Mas Rieva yang bersemangat Saya bisa memaklumi kenapa mas Rieva begitu ber-api2 dalam menjelaskan kebebasan pers yang apa adanya dan tanpa ditutup-tutupi.Memang sudah seharusnya sebagai seorang mahasiswa mempunyai idelaisme demikian,apalagi sebagai seorang mahasiswa yang terlibat langsung dengan pers kampus. Mas Rieva satu hal yang mas Rieva tidak boleh lupa,bahwa "jurnalistik" selalu mempunyai misi2 mulia. Contoh yang mas Rieva ambil sudah benar,seorang Meutia Hafid sampai harus disandera di Iraq demi melaksanakan misi mulianya, menyampaikan berita tentang penderitaan rakyat Iraq akibat invasi Amerika. Apakah dalam menyampaikan misinya, seorang Meutia Hafid perlu untuk menampilkan gambar seorang bocah Iraq yang badannya hangus terbakar akibat bom salah sasaran dari pesawat Amerika? Tidak perlu kan? cukup dengan menampilkan gambar pemakaman si bocah dan kesedihan orangtuanya,misi yang diinginkan untuk menyampaikan penderitaan rakyat Iraq sudah tercapai kan? Apakah perlu koran2 daerah menampilkan foto mayat korban kecelakaan besar2 di halaman 1 demi menyampaikan pesan kepada masyarakat untuk berhati-hati di perjalanan? Tidak perlu kan? Cukup foto bangkai kendaraan sudah cukup untuk menyampaikan pesan itu kepada pembaca,selain melatih pembaca untuk berpikir cerdas juga tidak menyuguhi vulgarisme kepada pembaca. Lain jika "misi" jurnalistik itu untuk memenangkan penghargaan sebagai fotografer terbaik atau demi mengejar oplah penerbitan,ya akhirnya yg dicari ya foto2 yang sensasional. Saya tidak mau mengatakan masalah ini hanya terjadi di media2 Indonesia, photo2 yang memenangkan penghargaan di situs World Press Photo pun banyak yang cukup "mengerikan" menurut pendapat saya. IMHO lo ya :-
Oleh: Yudi Febrianda (9934) 19 tahun yang lalu
kita sekarang masyarakat industri, dimana uang - mau gak mau - menjadi tujuan hidup. dan sifat dari industri adalah eksploitasi. sedangkan fotografer,jurnalis, wartawan adalah bagian dari masyarakat industri tersebut..jadi mau gak mau mereka pun harus memburu uang dengan jalan mereka. idealisme ?? kadang harus terpinggirkan demi uang (dan ini yg paling memuakkan!!). sering kita ingin menciptakan dunia yg harmonis,stabil,indah,dan berbagai harapan yg bersifat ideal,tapi lebih sering kita mendapati semua itu hancur oleh para pemburu uang, yang ironis nya kadang kita juga lah pelaku ketika kita terjepit oleh realita hidup yg makin susah. bukan bermaksud membela segala macam vulgarisme, sadisme, dkk...tapi dalam dunia yg carut marut ini hal seperti itu susah utk dihindari..Kecuali audien sendiri yang akan menyeleksi. kalo gak ada permintaan, gak akan ada barang :)
______________________________
▶ _Langkah yang Dilakukan_:
**1)** Tentukan apakah setiap pernyataan berikut sesuai dengan kutipan pilihan, lalu jawab ya atau tidak sambil menyalin persis kata-kata penentunya dari kutipan itu.
(a) Meutia Hafid pernah disandera di Iraq saat menjalankan tugasnya.
(b) Penulis menganggap koran daerah perlu memuat foto mayat korban kecelakaan secara besar di halaman 1.
(c) Salah satu komentar menyebut eksploitasi sebagai sifat industri.
**2)** Lanjutkan diskusi tentang foto jurnalistik dalam kutipan pilihan, mulai setelah kalimat terakhirnya.
Data di bawah ini diambil dari sumber yang berbeda.

▶ _Materi yang Ditampilkan_:
______________________________
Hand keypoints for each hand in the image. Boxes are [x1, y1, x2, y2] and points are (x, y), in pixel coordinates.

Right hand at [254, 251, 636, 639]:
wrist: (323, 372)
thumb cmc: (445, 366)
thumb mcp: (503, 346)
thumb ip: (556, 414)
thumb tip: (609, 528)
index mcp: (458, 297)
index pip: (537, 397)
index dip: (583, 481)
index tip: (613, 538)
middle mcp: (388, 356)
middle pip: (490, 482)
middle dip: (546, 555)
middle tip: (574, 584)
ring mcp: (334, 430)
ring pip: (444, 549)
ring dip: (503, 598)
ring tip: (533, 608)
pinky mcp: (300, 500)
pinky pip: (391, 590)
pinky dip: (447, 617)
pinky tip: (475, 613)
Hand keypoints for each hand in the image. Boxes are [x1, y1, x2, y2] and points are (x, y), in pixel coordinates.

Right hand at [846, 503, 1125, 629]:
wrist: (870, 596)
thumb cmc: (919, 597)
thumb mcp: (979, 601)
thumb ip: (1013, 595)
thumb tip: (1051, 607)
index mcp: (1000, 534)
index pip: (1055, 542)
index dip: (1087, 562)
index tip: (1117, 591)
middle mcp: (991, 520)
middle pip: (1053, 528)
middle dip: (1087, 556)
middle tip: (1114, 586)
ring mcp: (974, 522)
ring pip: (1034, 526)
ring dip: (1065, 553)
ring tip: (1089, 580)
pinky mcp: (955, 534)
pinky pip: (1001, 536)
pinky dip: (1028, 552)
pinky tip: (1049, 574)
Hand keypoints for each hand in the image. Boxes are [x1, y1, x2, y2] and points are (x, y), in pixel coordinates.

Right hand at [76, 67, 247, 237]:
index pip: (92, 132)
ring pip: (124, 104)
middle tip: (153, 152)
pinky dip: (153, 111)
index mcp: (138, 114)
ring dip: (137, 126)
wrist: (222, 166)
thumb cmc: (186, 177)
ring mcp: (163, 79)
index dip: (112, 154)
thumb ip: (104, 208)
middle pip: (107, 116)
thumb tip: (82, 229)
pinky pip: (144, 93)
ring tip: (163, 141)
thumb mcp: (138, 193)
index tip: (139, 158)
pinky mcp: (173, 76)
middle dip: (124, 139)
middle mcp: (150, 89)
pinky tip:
______________________________
▶ _Kunci Jawaban_:
**1)**
(a) Ya: "seorang Meutia Hafid sampai harus disandera di Iraq demi melaksanakan misi mulianya"
(b) Tidak: "Tidak perlu kan? Cukup foto bangkai kendaraan sudah cukup untuk menyampaikan pesan itu kepada pembaca"
(c) Ya: "dan sifat dari industri adalah eksploitasi"

**2)**
Oleh: Yoni Tan (13785) 19 tahun yang lalu
Mungkin yang kurang sensi itu soal tanggung jawab sosial untuk mendidik masyarakat kali yah ? Ketidaksadaran atau suatu kesengajaan belaka ? Sewaktu mendengar satu pernyataan dari Kapolda Bali tentang pihak pers tolong tidak menanyakan lagi soal identitas dari saksi yang memberikan video rekaman pelaku pemboman bali 2, saya cukup penasaran juga sih sejauh mana pihak pers mempertimbangkan antara pemenuhan keingintahuan belaka dengan keselamatan dari saksi itu sendiri. Maaf kalau agak OOT sih karena saya juga penasaran aja apa sih pertimbangan pihak pers dalam hal ini. Contoh lain seperti wawancara salah satu terdakwa yang didakwa 2 tahun lalu (maap lupa namanya) karena membantu Imam Samudra dalam persiapan Bom Bali. Di awal wawancara tersebut disebutkan alamat dari orang tersebut secara lengkap. Penasaran aja sih efek dari information disclosure itu bagaimana efeknya terhadap dia saat ini dan juga pertimbangan dari stasiun TV yang menayangkan wawancara itu apa.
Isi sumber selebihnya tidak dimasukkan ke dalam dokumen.